La historia política de México está sembrada de hombres que, pudiendo haber llegado a la Presidencia, se quedaron a la vera del camino.
En muchos casos, sus estrellas se apagaron en cuanto se vio interrumpido su ascenso a la cumbre del poder. Otros han logrado mantenerse vigentes por un tiempo, en posiciones de menor relumbre, pero, igual que aquéllos, se han quedado en pie de página.
Recordar sus nombres lleva a los observadores inquietos a preguntarse qué habría pasado si Fulano o Mengano hubiesen terminado la carrera, cómo sería el país de haber llegado ellos a la Presidencia.
Desde los albores de la actual era constitucional, una de esas interrogantes cuelga en el aire: ¿Qué habría sido de México de no haberse consumado el asesinato del presidente Venustiano Carranza y de haberse resuelto en las urnas, libremente, el proceso de institucionalización de la Revolución Mexicana?
Ayer se cumplió un siglo de ese magnicidio, epílogo de la sublevación de una de las facciones triunfantes de aquel movimiento armado.
El Plan de Agua Prieta, lanzado por el general Álvaro Obregón y sus seguidores, convocó a derrocar a Carranza, un presidente elegido legítimamente. Eso, en buen español, se llama golpe de Estado. Por cierto, uno no muy distinto del que dio Victoriano Huerta a Francisco I. Madero en 1913. ¿Por qué la historia los ve diferentes? Porque ésta la escriben los ganadores, y la facción de Obregón acabaría quedándose en el poder durante los siguientes 80 años.
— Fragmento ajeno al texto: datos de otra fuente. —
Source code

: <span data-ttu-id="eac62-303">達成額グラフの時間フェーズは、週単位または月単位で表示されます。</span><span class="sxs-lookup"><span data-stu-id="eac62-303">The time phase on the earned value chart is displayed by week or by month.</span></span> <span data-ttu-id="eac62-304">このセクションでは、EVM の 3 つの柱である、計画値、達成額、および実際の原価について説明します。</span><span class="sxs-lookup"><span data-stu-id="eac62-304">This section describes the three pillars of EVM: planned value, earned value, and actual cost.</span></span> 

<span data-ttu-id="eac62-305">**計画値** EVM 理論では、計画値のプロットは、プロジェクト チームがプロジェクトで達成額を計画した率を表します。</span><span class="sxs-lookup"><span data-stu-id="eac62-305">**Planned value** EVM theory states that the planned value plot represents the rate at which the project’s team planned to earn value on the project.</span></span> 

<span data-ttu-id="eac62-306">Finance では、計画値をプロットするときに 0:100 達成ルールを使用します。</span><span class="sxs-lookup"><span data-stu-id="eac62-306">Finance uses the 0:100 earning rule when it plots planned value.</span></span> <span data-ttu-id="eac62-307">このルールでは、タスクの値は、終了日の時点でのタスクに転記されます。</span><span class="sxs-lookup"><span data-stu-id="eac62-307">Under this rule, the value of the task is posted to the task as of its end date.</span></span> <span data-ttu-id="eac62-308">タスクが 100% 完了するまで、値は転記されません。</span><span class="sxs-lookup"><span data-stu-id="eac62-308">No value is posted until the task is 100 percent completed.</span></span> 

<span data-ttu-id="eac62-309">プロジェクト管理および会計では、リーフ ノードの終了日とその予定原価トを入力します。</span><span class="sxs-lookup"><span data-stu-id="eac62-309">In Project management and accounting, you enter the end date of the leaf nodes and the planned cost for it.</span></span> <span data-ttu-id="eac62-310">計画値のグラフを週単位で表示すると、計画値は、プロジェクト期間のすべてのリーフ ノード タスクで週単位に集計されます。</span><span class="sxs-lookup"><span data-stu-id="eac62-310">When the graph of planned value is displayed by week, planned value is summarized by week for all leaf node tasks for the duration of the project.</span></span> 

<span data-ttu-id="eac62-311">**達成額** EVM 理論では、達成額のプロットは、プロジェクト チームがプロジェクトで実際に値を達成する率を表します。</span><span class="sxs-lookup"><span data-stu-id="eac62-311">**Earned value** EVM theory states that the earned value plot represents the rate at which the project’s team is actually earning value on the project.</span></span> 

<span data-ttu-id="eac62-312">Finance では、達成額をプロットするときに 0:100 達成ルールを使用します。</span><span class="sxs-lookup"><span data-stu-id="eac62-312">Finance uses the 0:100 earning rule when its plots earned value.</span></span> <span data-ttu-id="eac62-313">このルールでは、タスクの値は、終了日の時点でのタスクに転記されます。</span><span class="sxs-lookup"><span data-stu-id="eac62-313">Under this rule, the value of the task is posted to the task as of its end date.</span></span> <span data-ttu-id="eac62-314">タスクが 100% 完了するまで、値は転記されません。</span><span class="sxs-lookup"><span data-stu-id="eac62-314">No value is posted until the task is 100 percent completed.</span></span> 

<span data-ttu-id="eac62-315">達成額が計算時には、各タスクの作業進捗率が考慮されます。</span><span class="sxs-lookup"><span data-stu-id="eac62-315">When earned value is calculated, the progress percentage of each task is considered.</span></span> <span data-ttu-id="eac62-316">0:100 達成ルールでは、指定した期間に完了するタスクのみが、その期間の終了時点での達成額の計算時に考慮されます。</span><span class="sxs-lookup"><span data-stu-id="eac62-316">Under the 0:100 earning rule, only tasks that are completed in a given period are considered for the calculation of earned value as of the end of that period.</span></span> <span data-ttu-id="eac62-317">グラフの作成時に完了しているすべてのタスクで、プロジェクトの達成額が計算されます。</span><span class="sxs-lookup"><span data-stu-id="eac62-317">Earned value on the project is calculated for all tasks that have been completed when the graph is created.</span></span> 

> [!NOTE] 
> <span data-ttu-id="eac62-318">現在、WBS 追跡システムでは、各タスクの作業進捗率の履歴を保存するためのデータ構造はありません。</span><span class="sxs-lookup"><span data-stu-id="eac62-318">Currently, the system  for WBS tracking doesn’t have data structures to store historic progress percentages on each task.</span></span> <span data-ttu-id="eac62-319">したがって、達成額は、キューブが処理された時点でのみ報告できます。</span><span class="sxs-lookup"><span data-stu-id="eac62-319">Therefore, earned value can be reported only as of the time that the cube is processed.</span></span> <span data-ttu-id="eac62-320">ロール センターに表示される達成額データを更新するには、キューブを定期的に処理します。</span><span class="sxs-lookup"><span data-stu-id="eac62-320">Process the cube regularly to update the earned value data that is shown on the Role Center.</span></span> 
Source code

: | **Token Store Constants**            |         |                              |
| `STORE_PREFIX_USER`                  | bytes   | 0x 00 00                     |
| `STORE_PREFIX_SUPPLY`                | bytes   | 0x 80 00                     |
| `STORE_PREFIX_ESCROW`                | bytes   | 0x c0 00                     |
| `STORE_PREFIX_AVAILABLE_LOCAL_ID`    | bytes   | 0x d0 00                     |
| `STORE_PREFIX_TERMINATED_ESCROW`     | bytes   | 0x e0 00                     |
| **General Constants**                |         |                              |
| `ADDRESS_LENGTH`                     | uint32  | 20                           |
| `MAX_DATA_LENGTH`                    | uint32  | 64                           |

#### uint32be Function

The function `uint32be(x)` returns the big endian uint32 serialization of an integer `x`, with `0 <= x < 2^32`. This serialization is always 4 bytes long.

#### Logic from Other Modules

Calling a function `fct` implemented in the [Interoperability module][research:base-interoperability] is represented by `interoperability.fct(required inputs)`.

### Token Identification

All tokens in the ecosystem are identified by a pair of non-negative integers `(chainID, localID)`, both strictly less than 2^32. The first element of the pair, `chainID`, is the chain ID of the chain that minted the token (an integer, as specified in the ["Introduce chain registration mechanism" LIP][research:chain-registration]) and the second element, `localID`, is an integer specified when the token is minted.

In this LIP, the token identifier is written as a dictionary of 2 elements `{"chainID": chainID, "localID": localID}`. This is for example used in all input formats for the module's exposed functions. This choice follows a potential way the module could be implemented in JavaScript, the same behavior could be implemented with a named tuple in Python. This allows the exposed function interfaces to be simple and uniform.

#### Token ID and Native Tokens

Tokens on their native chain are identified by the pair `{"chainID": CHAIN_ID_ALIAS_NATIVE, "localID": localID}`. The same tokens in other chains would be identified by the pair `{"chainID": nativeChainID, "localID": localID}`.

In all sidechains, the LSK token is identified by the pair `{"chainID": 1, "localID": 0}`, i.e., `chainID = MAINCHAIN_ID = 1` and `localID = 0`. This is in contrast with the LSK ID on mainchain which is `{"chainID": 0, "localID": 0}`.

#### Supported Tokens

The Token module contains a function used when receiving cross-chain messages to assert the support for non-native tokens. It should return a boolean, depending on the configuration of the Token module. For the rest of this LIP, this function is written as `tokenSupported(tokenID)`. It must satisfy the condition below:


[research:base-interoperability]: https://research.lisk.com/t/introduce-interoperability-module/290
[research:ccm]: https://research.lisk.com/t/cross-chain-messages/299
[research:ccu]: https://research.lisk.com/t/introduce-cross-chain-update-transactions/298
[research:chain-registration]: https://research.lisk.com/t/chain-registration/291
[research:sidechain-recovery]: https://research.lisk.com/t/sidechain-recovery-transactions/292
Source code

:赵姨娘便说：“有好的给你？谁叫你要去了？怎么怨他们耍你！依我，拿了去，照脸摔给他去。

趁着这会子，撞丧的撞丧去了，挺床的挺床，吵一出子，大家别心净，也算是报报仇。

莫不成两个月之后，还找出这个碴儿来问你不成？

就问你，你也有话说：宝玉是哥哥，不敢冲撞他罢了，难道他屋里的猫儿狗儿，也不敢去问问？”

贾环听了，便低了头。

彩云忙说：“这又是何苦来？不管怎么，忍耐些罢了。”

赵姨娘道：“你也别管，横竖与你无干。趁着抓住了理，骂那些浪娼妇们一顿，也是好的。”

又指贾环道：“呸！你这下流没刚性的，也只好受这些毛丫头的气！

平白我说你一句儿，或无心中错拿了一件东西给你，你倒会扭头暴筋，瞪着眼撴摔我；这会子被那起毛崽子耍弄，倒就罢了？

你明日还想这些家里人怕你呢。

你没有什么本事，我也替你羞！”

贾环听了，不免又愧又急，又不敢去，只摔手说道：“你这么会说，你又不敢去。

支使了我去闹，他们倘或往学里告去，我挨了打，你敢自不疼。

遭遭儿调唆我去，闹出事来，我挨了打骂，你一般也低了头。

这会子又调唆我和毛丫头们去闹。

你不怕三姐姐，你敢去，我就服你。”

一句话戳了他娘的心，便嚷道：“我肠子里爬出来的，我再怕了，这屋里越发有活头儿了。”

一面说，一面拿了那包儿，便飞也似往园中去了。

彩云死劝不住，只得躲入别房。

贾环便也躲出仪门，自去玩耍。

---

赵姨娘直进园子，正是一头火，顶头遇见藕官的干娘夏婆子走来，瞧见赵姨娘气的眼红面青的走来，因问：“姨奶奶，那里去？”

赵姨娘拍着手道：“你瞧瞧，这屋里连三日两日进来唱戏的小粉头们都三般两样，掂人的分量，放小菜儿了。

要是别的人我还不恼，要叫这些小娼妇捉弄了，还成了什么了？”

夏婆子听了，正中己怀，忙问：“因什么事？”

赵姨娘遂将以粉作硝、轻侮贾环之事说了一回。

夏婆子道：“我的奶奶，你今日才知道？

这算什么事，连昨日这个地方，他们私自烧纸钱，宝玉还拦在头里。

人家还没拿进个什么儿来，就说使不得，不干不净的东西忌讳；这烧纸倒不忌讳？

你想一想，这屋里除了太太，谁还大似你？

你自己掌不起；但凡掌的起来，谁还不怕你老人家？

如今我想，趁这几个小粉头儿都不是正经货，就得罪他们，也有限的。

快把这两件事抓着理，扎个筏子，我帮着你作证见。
Para 1919, ese grupo se dio cuenta de que si quería ganar la Presidencia, tenía que tumbar a Carranza e impedir que éste cumpliera su plan de dejar a un civil en el Ejecutivo federal.
Desde que México alcanzó su independencia, la enorme mayoría de los presidentes habían sido hombres de armas. Militares fueron, entre otros, Victoria, Guerrero, Bustamante, Santa Anna, Bravo, Álvarez, Comonfort, Díaz y el propio Carranza. Las grandes excepciones habían sido Juárez y Madero.
Para los hombres que hicieron la Revolución en el campo de batalla, la idea de Carranza de ceder el poder a un hombre llamado Ignacio Bonillas Fraijo era una afrenta. Flor de té le apodaban, porque, como decía la letra de una canción de la época, nadie sabía de dónde había salido.
Sonorense como Obregón y Calles, nacido quizá en Magdalena en 1858, Bonillas había sido designado por Carranza embajador en Washington –ante el gobierno de Woodrow Wilson– apenas se promulgó la Constitución de 1917.
Cuando era niño, su familia se asentó en Tucson, donde estudió la primaria. Allí se amistó con el gobernador del entonces territorio de Arizona, Anson Safford, a quien boleaba los zapatos. Éste, quien era viudo, terminó casado con su hermana Soledad y ayudó a Bonillas a pagar sus estudios profesionales en el ya prestigioso MIT de Boston, donde se graduó como ingeniero civil.
En 1884, el gobernador sonorense Luis Emeterio Torres le encargó hacer la traza urbana de Nogales, que entonces era un campamento de ferrocarrileros. En 1910 se afilió al Partido Antirreeleccionista y apoyó a Francisco I. Madero, en cuyo efímero gobierno fue secretario de Comunicaciones y de Fomento.
Tras el asesinato de Madero, Bonillas se unió al movimiento de Carranza, a quien acompañó a Veracruz cuando éste fue desconocido como primer jefe del Ejército Constitucionalista y luego entró con él en la Ciudad de México en 1916, ya como jefe de Estado de facto, en vísperas de la instalación del Congreso Constituyente de Querétaro.
Apoyar a Bonillas como aspirante presidencial en 1920 ganó a Carranza la enemistad de Obregón, quien se había retirado a su rancho en Sonora tras renunciar a la Secretaría de Guerra. Y ese enfrentamiento devino en sublevación con el Plan de Agua Prieta.
Con el asesinato del presidente Carranza en Tlaxcalantongo, la aspiración presidencial de Bonillas se hizo humo. El embajador terminó su vida en Estados Unidos, donde murió en 1942.
¿Qué habría sido de México con un presidente Bonillas? Imposible saberlo. Pero, en una de esas, no habría habido PNR ni PRM ni PRI ni se habría quedado ese grupo ocho décadas en el poder.